IR-2008-29, Feb. 28, 2008
WASHINGTON — The Internal Revenue Service today announced updated procedures related to the Tax Exempt Bond Voluntary Closing Agreement Program (TEB VCAP). The IRS is also soliciting comments from the public on ways the program could be refined and expanded.
“For several years the IRS has operated this general voluntary closing agreement program in an effort to encourage bond issuers and conduit borrowers to voluntarily correct violations of the tax law related to their tax-exempt bonds,” said Clifford Gannett, Director of the IRS’s Tax Exempt Bonds program. “We are now working diligently to take the next major step in the development of the program by building out a general framework of voluntary closing agreement terms.”

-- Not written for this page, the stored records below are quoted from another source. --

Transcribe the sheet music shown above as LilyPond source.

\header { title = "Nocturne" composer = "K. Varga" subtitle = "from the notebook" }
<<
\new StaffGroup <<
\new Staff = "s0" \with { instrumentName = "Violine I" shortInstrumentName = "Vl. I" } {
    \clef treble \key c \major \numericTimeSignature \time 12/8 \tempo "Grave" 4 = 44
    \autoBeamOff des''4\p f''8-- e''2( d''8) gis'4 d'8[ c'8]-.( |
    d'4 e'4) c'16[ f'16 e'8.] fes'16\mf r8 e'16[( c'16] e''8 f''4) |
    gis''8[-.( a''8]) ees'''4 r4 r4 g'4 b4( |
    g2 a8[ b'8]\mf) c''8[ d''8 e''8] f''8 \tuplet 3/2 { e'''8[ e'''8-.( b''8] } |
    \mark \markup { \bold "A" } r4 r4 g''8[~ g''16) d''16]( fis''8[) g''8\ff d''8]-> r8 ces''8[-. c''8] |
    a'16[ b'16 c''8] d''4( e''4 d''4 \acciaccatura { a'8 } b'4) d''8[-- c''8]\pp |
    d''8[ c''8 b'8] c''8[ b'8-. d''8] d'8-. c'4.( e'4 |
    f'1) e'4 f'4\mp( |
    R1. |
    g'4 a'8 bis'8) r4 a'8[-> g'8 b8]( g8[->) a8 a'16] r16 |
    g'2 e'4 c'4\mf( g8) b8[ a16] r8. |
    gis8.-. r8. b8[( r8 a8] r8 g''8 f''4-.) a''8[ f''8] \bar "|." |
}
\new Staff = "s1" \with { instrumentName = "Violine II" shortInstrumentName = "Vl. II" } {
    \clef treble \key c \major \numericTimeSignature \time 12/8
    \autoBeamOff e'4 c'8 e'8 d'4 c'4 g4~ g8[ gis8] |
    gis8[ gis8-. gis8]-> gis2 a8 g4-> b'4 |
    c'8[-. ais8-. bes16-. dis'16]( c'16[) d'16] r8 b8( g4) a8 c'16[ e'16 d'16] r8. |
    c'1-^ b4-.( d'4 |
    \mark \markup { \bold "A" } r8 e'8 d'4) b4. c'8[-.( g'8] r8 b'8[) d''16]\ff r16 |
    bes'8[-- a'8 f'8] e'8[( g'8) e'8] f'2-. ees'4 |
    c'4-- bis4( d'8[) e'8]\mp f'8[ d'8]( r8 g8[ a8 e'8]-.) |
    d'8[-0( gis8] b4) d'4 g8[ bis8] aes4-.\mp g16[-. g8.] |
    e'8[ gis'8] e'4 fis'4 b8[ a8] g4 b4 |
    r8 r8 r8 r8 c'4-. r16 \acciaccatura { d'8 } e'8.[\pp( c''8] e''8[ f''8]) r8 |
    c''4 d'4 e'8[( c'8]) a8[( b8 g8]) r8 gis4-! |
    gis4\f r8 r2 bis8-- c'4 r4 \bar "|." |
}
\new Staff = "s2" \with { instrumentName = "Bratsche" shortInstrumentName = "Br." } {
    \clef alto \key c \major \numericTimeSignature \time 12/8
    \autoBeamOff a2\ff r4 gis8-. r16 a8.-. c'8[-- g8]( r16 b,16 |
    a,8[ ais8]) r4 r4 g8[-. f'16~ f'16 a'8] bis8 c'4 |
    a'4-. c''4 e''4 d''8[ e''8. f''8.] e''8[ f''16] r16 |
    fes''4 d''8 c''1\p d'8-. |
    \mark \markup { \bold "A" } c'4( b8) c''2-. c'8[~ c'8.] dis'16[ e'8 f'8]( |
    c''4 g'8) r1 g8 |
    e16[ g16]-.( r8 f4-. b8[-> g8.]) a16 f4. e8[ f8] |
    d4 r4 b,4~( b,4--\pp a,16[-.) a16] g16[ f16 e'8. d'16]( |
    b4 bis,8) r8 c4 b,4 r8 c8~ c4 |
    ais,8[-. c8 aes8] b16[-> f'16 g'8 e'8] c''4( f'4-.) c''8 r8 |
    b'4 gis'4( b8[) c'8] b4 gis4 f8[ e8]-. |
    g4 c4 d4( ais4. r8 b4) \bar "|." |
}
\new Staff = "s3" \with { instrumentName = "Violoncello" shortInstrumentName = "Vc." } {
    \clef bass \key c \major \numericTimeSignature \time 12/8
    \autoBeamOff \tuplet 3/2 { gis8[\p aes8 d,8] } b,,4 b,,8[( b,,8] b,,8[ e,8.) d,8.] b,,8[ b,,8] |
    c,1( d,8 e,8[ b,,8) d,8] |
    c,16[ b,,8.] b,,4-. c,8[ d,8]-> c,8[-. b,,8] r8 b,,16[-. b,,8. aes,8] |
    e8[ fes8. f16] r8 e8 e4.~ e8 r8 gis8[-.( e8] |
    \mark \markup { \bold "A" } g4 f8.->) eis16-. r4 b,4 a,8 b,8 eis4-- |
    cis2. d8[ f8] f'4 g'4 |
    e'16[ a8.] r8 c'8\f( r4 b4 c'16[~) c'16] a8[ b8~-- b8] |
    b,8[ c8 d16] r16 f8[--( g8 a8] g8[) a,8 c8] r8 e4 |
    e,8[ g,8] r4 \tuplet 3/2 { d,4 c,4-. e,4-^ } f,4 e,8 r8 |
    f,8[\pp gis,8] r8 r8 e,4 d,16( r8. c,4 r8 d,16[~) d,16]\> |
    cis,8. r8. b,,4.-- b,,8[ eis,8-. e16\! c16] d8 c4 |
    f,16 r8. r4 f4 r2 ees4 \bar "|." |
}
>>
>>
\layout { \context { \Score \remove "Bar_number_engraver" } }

The announcement and the request for comments are contained in Notice 2008-31, which modifies and supersedes Notice 2001-60, 2001-2 C.B. 304. Notices can be found on IRS.gov.
Notice 2001-60 was amended in several key ways including the addition of tax-credit bonds into the TEB VCAP program and that all submissions must now be done electronically.
The IRS is seeking comments on the format and operation of TEB VCAP and suggestions on the general framework of closing agreement terms, including standardized closing agreement terms and amounts that may be specified for particular violations.
Comments should be submitted in writing and mailed to:
Steven A. Chamberlin
Manager, Tax Exempt Bonds Compliance & Program Management
1122 Town & Country Commons
St. Louis, MO 63017
Notice 2008-31 includes a phone number that market participants can call or further information on the TEB VCAP program.